● EXCERPTED DATA:

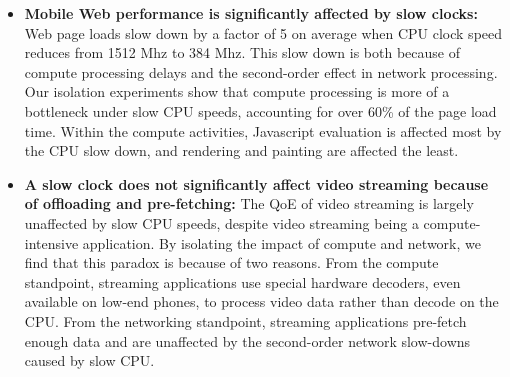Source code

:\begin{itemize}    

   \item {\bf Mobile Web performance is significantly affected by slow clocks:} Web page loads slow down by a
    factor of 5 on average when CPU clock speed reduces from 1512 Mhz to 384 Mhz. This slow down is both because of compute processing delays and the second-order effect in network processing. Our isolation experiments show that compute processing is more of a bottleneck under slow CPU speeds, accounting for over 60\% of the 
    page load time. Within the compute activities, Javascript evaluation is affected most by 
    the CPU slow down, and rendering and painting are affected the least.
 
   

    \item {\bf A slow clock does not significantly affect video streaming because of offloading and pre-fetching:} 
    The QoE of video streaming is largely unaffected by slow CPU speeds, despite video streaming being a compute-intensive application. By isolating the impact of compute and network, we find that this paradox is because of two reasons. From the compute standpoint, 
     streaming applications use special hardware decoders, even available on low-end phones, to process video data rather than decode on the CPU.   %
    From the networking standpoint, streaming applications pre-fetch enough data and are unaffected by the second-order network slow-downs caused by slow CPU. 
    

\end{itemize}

* * *

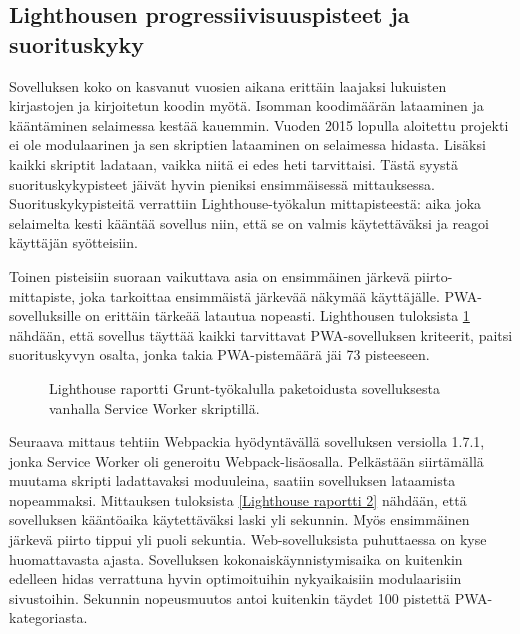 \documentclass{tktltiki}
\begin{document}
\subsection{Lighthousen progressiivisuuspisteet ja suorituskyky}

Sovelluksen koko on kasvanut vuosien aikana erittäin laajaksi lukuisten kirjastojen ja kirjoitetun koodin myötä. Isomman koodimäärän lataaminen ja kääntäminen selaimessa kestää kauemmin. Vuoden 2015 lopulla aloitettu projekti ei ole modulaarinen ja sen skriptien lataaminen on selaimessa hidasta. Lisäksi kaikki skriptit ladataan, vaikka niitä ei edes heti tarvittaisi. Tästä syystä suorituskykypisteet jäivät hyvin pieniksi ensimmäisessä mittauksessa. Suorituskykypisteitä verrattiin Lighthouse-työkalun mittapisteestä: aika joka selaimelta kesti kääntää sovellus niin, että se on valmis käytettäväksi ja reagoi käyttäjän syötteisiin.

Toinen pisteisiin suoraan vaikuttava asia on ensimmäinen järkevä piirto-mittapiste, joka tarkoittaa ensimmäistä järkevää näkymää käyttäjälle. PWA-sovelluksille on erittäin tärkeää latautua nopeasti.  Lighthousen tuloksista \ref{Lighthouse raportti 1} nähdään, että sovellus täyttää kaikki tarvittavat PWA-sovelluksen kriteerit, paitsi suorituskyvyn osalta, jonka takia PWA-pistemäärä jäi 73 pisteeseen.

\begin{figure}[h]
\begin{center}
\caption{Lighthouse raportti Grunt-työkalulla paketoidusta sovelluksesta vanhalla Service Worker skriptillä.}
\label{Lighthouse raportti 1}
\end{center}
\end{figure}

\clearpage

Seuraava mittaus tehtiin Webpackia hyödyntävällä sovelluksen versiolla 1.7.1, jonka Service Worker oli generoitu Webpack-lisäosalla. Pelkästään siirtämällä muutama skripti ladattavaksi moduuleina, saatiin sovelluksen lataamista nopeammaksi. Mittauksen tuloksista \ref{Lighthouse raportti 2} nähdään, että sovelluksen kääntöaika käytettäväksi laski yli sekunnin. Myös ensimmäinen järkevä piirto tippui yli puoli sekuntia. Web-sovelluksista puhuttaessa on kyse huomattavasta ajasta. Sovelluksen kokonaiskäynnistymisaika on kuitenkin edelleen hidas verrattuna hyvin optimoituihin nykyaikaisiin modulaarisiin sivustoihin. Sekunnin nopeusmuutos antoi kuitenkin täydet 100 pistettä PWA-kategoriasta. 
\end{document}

● PROBLEM: Using the listing, collect all lines in which the string "Worker" is found.

● RESPONSE:
\caption{Lighthouse raportti Grunt-työkalulla paketoidusta sovelluksesta vanhalla Service Worker skriptillä.}
Seuraava mittaus tehtiin Webpackia hyödyntävällä sovelluksen versiolla 1.7.1, jonka Service Worker oli generoitu Webpack-lisäosalla. Pelkästään siirtämällä muutama skripti ladattavaksi moduuleina, saatiin sovelluksen lataamista nopeammaksi. Mittauksen tuloksista \ref{Lighthouse raportti 2} nähdään, että sovelluksen kääntöaika käytettäväksi laski yli sekunnin. Myös ensimmäinen järkevä piirto tippui yli puoli sekuntia. Web-sovelluksista puhuttaessa on kyse huomattavasta ajasta. Sovelluksen kokonaiskäynnistymisaika on kuitenkin edelleen hidas verrattuna hyvin optimoituihin nykyaikaisiin modulaarisiin sivustoihin. Sekunnin nopeusmuutos antoi kuitenkin täydet 100 pistettä PWA-kategoriasta. 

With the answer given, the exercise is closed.